Today’s topics include the official release of Red Hat’s OpenStack Platform 10, Google’s release of eight formerly secret national security letters demanding hand the government user data, The introduction of a modernized Malwarebytes 3.0 anti-malware package, how Expedia’s Skype bots will allow customers use intelligent agents to help book travel reservations.
Red Hat announced the official release of its OpenStack Platform 10 on Dec. 15, providing users with the option for up to five years of support. The new Red Hat OpenStack Platform 10 release is based on the upstream open-source OpenStack Newton milestone that debuted on Oct. 6.
The new support model is important for Red Hat’s enterprise and service provider customers as it offers the promise of a longer term stable deployment of OpenStack than had previously been possible.
Radhesh Balakrishnan, general manager, OpenStack at Red Hat explained that for versions prior to Red Hat OpenStack Platform 10, customers will still be supported for up to three years, with no other changes.
Google released eight lightly-redacted National Security Letters this week, giving citizens a look at the formerly ultra-secret documents that the U.S. government uses to demand access to personal data accounts in terrorism and criminal investigations.

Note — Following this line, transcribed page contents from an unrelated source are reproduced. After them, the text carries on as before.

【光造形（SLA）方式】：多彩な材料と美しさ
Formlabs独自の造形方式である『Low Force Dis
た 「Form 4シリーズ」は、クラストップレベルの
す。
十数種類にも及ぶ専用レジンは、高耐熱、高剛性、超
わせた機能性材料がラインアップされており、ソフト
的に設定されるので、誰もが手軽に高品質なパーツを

The eight letters requested information about specific email addresses or, in one case, the account information for two users. One letter requested information on the owners of 11 different Gmail accounts. Any information that could identify specific email accounts, telephone numbers or personal identities have been blacked out.
Google and other technology companies have fought to provide users with more information about the types of government requests that the companies have had to respond.
Their efforts have helped cast light on a federal power that has little oversight, Andrew Crocker, staff attorney for the Electronic Frontier Foundation, told eWEEK.
There is a growing set of security industry people who are becoming more and more vocal about conventional antivirus software, saying that most of it is obsolete and ineffective.
Yet, Malwarebytes, which provides what it claims to be advanced malware prevention and remediation, recently released Malwarebytes 3.0. It is something the company calls a “next-generation replacement for antivirus ware.”
Malwarebytes’ flagship product combines advanced heuristic threat detection with signature-less technologies to detect and stop a cyber-attack before damage occurs.
For Skype users, putting together a travel itinerary on Expedia may soon feel like chatting with a live travel agent. In a week studded with artificial intelligence (AI) announcements from Microsoft, the company gave a early peek at what the Skype Bot ecosystem will look like in 2017.
Skype Bots made their debut in late March during this year’s Build developer conference as part of a push by the software giant to usher in an era of conversational intelligence.
Using the Microsoft Bot Framework and the company’s AI-enabled cloud services slate, developers can deliver personalized service using bots. Instead of calling a customer support number or filling out web forms, users can converse with these intelligent agents to get their questions answered or issues resolved and in some cases, complete entire transactions.